You have one problem with your JS:

var sendInfo = {
    Name: name,
    Address: address,
};

Trailing commas can cause problems in some browsers. Remove the comma from after address.

When making the HTTP request you can either:

  • Send JSON or
  • Send form encoded data

(There are other options, but these are the ones relevant to the code you are using)

Your JavaScript is sending form encoded data, but your PHP is trying to perform a weird mix of parsing both.

$sendInfo = file_get_contents('php://input');

Remove the above line. You are sending form encoded data. You don't need to get the raw input for manual parsing. PHP will parse form encoded data automatically and put it in $_POST.

$data = [];

Remove the above line. You never use $data.
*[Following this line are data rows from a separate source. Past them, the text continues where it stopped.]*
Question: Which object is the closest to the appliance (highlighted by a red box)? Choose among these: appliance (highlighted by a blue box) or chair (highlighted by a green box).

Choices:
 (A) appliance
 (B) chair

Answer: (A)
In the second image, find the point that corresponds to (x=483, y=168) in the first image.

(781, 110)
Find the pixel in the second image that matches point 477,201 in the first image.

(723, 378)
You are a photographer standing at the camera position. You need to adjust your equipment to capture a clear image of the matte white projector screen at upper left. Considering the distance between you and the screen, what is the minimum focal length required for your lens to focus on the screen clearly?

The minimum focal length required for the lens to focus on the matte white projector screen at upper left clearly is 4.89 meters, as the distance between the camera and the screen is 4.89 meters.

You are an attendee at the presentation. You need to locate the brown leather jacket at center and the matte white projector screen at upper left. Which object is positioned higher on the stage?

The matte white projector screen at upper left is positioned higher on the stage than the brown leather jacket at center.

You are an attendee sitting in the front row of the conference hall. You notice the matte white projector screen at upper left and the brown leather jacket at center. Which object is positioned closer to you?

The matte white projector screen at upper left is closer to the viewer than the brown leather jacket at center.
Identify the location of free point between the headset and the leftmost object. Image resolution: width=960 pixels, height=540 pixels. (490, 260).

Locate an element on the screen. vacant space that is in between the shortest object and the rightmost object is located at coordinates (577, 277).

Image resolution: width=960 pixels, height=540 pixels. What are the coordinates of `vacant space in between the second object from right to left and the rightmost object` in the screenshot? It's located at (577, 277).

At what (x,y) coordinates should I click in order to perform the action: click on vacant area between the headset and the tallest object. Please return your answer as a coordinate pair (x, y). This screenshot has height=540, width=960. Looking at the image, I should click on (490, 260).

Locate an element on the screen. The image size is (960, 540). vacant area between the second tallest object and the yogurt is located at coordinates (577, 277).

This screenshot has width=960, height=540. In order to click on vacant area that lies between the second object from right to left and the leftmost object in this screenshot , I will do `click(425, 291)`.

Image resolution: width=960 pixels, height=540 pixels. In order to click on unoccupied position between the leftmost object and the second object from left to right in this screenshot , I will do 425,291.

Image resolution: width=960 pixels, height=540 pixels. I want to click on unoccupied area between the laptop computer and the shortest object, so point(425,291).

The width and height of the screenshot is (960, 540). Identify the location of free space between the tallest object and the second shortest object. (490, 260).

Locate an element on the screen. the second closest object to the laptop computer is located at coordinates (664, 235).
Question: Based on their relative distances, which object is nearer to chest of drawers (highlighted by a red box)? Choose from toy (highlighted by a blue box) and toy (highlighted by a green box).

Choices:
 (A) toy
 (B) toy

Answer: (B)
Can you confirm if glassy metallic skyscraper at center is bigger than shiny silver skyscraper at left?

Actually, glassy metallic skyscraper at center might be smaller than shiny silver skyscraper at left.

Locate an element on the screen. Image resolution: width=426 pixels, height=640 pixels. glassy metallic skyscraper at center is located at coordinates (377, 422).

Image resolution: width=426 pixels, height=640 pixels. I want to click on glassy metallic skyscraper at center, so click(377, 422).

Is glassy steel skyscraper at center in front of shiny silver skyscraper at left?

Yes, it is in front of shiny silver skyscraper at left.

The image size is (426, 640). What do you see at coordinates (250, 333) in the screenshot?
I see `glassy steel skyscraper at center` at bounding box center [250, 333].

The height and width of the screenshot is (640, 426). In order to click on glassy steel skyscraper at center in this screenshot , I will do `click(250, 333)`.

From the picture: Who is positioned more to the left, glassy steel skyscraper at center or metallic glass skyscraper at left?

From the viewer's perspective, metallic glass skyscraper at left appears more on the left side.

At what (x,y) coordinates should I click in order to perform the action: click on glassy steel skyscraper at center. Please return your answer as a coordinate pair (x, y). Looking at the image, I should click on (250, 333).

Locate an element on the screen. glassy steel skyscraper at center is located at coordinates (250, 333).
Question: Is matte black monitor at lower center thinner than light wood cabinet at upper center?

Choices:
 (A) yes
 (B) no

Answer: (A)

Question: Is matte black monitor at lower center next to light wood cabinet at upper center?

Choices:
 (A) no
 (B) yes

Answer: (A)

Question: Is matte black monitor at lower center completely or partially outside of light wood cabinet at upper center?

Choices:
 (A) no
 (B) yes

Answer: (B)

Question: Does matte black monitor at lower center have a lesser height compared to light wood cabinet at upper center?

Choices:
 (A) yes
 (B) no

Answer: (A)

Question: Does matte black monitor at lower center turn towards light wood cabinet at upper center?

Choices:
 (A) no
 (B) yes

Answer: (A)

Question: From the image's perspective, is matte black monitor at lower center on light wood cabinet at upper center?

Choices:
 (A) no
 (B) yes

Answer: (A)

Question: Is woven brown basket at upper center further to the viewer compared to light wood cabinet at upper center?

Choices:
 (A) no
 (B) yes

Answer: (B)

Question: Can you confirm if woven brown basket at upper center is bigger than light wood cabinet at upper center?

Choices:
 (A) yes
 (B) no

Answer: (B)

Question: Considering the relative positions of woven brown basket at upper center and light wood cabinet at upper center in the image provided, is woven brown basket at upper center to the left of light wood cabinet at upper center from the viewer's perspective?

$Name = $_POST['data']['name'];

You called the property Name in your JavaScript, not name. Be consistent. Change that to:

$Name = $_POST['data']['Name'];

Then:

$Address = $_POST['data']['Address'];

This should work fine by itself (given the JavaScript you have).

mysqli_query($con,"INSERT INTO offerSelected (Id, Url) VALUES ('$name', '$address')");

You called your variables $Name and $Address. Don't change them to $name and $address in the middle of your program.

Note, however, that once you fix that, you remain vulnerable to SQL injection attacks that you need to defend yourself from.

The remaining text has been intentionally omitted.